Childrens Etiquette

Back to School Etiquette

It is that time of year again when those of us with school-age children turn our thoughts to the start of a new term. As you wave your little darlings off in their shiny new shoes and wrinkle free uniform, it is useful to bear in mind some of the etiquette rules that will help the school year run more smoothly.

1. Good manners start at home

The best way to ensure that your child displays good manners at school is to teach and model them at home. Children should be encouraged to say ‘please’ and ‘thank you’, use correct table manners and not interrupt when others are speaking.

As they get older, introduce your children to other aspects of etiquette such as mobile phone and social media etiquette. Children are more likely to behave properly online when they know what is expected of them. So, it is important to invest some time into teaching them to slow down and think about their posts, comments, texts, and e-mails is crucial.

2. Show respect for the teacher

Effective communication between parents and teachers is essential to make sure that any issues are addressed before they escalate. Use the teacher’s preferred mode of communication, whether this is email or a written note in your child’s record book.

If you have an issue with a teacher, do not badmouth him or her in front of your child and be careful of what you say to other parents. Always follow the school’s communication guidelines and don’t ask your child to text you in their lunch break if mobile phones are not allowed. 

3. First impressions count

Did you know that it only takes seven seconds to form a first impression? Ensure that the new school year gets off to a good start by encouraging your child to make eye contact, speak clearly and wait for her turn.

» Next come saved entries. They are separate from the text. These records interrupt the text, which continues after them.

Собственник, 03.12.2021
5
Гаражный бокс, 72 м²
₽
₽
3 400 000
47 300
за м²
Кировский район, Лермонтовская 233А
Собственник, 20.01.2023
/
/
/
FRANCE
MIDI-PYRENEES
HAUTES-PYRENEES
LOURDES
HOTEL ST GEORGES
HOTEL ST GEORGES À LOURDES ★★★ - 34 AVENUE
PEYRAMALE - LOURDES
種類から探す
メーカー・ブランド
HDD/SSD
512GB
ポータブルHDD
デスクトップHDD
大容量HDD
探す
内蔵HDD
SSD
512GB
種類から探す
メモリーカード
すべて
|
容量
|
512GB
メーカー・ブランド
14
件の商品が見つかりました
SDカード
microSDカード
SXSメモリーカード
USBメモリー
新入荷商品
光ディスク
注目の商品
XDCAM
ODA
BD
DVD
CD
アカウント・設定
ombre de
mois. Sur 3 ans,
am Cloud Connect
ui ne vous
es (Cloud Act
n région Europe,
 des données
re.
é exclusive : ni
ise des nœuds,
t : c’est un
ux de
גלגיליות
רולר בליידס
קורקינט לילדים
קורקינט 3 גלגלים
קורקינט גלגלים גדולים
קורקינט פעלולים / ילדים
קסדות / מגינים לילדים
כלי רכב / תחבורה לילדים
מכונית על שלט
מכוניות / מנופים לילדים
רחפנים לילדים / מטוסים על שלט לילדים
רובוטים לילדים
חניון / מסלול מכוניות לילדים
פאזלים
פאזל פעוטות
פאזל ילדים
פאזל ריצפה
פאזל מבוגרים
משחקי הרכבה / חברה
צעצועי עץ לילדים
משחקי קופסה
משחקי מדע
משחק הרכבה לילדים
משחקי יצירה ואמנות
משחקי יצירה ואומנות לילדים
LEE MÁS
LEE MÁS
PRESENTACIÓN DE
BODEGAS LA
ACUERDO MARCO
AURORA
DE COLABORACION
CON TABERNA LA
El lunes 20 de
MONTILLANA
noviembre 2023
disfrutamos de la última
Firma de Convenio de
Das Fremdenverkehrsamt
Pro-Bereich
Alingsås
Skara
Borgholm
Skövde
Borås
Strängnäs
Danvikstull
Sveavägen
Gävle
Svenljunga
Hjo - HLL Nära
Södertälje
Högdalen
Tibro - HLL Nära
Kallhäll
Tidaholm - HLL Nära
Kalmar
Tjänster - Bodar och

Personal presentation is key part of the impression we make on other people. Children should be taught to keep their uniform neat and tidy, with buttons done up properly and shirts or blouses tucked in. Long hair should be tied back and school rules on jewellery, make-up and other adornments need to be observed at all times.  

4. Organisation is key

Most schools will issue a list of essential supplies to parents and pupils ahead of the start of term. Make sure that you leave enough time to purchase all necessary items so that your child is not left trying to squeeze himself into a grown-out blazer on the first morning of school.

Set a good example by always handing in permission slips and other paperwork on time and being punctual when attending parent-teacher meetings and other school activities. It is important that children learn to respect other people’s time and not to keep them waiting.You can help your child be more organised by encouraging him to develop good habits such as packing school and PE bags the night before.

5. Be kind to others

In many ways schools are a microcosm of wider society and it is vital that children learn to respect each other’s differences. Bullying, whether verbal or physical, should never be tolerated and could lead to disciplinary action being taken. 

Young children can be self-centered and need reminders about putting themselves in someone else’s shoes. Encourage your child to think before saying something unkind and to take the time to consider how she might feel if someone said it to her. Be a good role model and try to be nice and considerate to people you interact with in your day-to-day life.

Helping your child develop the good manners that contribute to lasting friendships, will not only make her school days more pleasant it will also equip her with life-long social skills that boost her self-esteem and happiness.